Tanpa perlu diprediksi lagi memang Indonesia menang enam kosong melawan Brunei pada laga penyisihan paling awal piala dunia 2026, kemarin.
Bermain di GBK yang dipadati penonton termasuk bapak presiden Joko Widodo dengan jari enam terangkat, memuji kehebatan skuad Garuda Senior ini.
Bermain cair, bahkan menurutku terlalu cair, Indonesia sempat uncontrolled di babak pertama.
Memaksakan kemenangan cepat sudah terlihat dengan setelan empat orang di depan, menciptakan ketidakseimbangan antara tengah depan yang berdampak pada keseimbangan Balgott dan Ridho di belakang.Â
Tampak sesekali Brunei menusuk, saat kita hanya menyisakan satu atau dua pemain di belakang, lalu berhadapan dengan lawan, satu lawan satu, atau dua lawan dua. Ini riskan jika menghadapi lawan yang sepadan.

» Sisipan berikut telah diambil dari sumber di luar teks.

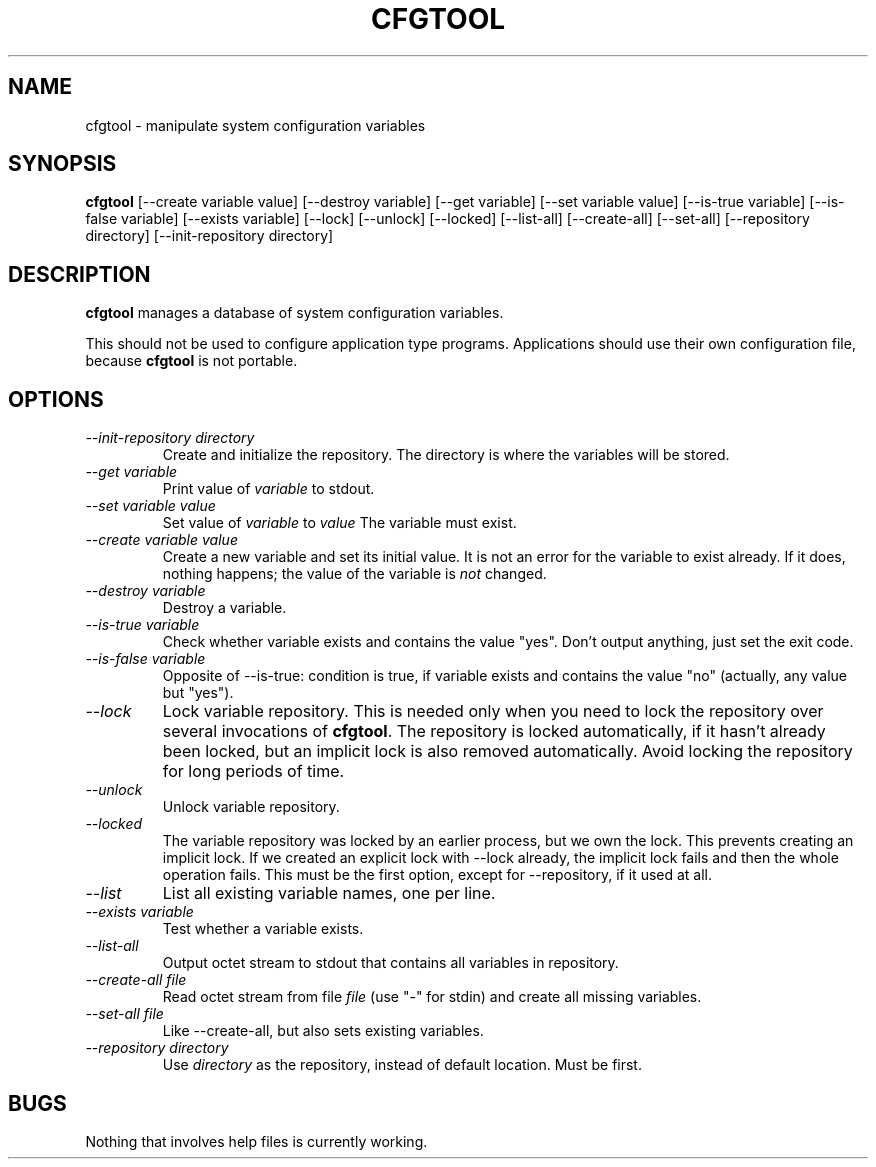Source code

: .\" "@(#)cfgtool:$Id: cfgtool.8,v 1.7 1996/12/05 09:39:50 liw Exp $"
.TH CFGTOOL 8
.SH NAME
cfgtool \- manipulate system configuration variables
.SH SYNOPSIS
.B cfgtool
[\-\-create variable value]
[\-\-destroy variable]
[\-\-get variable]
[\-\-set variable value]
[\-\-is-true variable]
[\-\-is-false variable]
[\-\-exists variable]
[\-\-lock]
[\-\-unlock]
[\-\-locked]
[\-\-list-all]
[\-\-create-all]
[\-\-set-all]
[\-\-repository directory]
[\-\-init-repository directory]
.SH DESCRIPTION
.B cfgtool
manages a database of system configuration variables.
.PP
This should not be used to configure application type programs.
Applications should use their own configuration file,
because
.B
cfgtool
is not portable.
.SH OPTIONS
.TP
.I "\-\-init-repository directory"
Create and initialize the repository.
The directory is where the variables will be stored.
.TP
.I "\-\-get variable"
Print value of 
.I variable
to stdout.
.TP
.I "\-\-set variable value"
Set value of
.I variable
to 
.I value
The variable must exist.
.TP
.I "\-\-create variable value"
Create a new variable and set its initial value.
It is not an error for the variable to exist already.
If it does, nothing happens; the value of the variable is
.I not
changed.
.TP
.I "\-\-destroy variable"
Destroy a variable.
.TP
.I "\-\-is-true variable"
Check whether variable exists and contains the value "yes".
Don't output anything, just set the exit code.
.TP
.I "\-\-is-false variable"
Opposite of \-\-is-true: condition is true, if variable exists and
contains the value "no" (actually, any value but "yes").
.TP
.I "\-\-lock"
Lock variable repository.
This is needed only when you need to lock the repository over
several invocations of 
.BR cfgtool .
The repository is locked automatically, if it hasn't already been locked,
but an implicit lock is also removed automatically.
Avoid locking the repository for long periods of time.
.TP
.I "\-\-unlock"
Unlock variable repository.
.TP
.I "\-\-locked"
The variable repository was locked by an earlier process,
but we own the lock.
This prevents creating an implicit lock.
If we created an explicit lock with --lock already,
the implicit lock fails and then the whole operation fails.
This must be the first option,
except for \-\-repository,
if it used at all.
.TP
.I "\-\-list"
List all existing variable names, one per line.
.TP
.I "\-\-exists variable"
Test whether a variable exists.
.TP
.I "\-\-list-all"
Output octet stream to stdout that contains all variables in repository.
.TP
.I "\-\-create-all file"
Read octet stream from file
.I file
(use "-" for stdin) and create all missing variables.
.TP
.I "\-\-set-all file"
Like \-\-create\-all, but also sets existing variables.
.TP
.I "\-\-repository directory"
Use
.I directory
as the repository, instead of default location.
Must be first.
.SH BUGS
Nothing that involves help files is currently working.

Lalu apakah cara bermain menghadapi tim lemah berbeda dengan melawan tim tangguh?
Kayaknya demikian yang terjadi pada coach Shin Tae-yong.Â
Menurutku menghadapi Brunei kita harus menggunakan setelan yang biasa kita anut atau similar, yang juga berlaku jika kita menghadapi tim sepadan atau tim yang lebih kuat. Jadi kita punya formasi yang standar, baik buat menghadapi lawan atau buat pemain kita sendiri.

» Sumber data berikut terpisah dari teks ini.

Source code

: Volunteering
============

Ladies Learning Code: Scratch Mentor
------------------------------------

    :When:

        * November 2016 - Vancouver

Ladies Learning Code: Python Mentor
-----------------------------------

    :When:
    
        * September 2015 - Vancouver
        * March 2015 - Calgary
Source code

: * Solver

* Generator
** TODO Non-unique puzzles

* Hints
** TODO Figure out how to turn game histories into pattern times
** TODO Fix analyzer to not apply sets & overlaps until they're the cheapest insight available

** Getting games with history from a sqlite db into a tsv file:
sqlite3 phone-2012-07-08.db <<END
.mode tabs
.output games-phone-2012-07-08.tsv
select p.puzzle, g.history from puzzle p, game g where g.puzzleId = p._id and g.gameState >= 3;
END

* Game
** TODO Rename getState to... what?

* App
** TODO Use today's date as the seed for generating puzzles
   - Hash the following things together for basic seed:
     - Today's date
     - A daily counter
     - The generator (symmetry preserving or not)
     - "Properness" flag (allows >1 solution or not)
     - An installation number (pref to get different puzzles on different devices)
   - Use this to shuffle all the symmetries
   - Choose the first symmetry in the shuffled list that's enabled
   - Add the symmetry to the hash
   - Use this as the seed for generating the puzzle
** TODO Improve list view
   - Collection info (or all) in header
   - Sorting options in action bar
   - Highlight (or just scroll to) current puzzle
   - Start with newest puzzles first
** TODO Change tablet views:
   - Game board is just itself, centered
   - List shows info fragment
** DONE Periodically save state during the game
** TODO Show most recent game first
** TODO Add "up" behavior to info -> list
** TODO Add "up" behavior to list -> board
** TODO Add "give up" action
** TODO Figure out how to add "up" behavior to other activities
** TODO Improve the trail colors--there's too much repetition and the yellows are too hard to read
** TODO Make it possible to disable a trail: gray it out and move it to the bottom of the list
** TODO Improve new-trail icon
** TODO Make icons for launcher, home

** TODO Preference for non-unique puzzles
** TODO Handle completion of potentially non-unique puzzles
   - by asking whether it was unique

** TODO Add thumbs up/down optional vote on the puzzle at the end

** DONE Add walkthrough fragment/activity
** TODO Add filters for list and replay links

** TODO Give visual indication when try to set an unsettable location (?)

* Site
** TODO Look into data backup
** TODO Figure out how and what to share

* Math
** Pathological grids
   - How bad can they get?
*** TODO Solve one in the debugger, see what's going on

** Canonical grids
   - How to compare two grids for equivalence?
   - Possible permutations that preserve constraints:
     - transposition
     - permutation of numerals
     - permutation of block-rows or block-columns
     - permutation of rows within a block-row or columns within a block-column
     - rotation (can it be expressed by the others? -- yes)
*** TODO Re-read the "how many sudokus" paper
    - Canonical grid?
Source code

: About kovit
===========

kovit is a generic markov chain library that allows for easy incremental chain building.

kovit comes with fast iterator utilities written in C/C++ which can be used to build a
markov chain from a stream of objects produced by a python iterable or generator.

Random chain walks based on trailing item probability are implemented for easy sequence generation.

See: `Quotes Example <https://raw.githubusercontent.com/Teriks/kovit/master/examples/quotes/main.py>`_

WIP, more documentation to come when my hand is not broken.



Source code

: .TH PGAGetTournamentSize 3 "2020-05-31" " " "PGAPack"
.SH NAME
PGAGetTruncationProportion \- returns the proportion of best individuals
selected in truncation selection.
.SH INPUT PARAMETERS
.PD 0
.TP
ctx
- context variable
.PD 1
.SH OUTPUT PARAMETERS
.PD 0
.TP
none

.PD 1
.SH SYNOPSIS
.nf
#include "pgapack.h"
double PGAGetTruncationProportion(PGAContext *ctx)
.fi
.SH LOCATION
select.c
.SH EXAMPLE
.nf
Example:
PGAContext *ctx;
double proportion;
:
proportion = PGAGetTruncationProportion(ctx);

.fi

Menghadapi Brunei kemarin STY memakai formasi skuad 4-2-4, menurutku ini skema agresif menyerang, dengan mengajukan kelebihan jumlah pemain penyerang untuk memberi lawan tekanan besar di depan, tapi ini juga rentan serangan balik.
4-2-4 juga perlu koordinasi yang bagus, kerna dua fullback akan banyak bergabung ke depan (Arhan dan Sadil) sehingga garis serang akan diisi  enam pemain sekaligus.
Emang yang vital ada di dua gelandang yang berbagi tugas, Marc Klok bertugas membantu penyerangan dan Sandy Walsh menjaga garis kedalaman belakang  dan garis batas penyerangan, artinya berperan sebagai pivot.
Dalam formasi agresif ini pastinya para penyerang mesti sangat kreatif mengambil atau menciptakan peluang.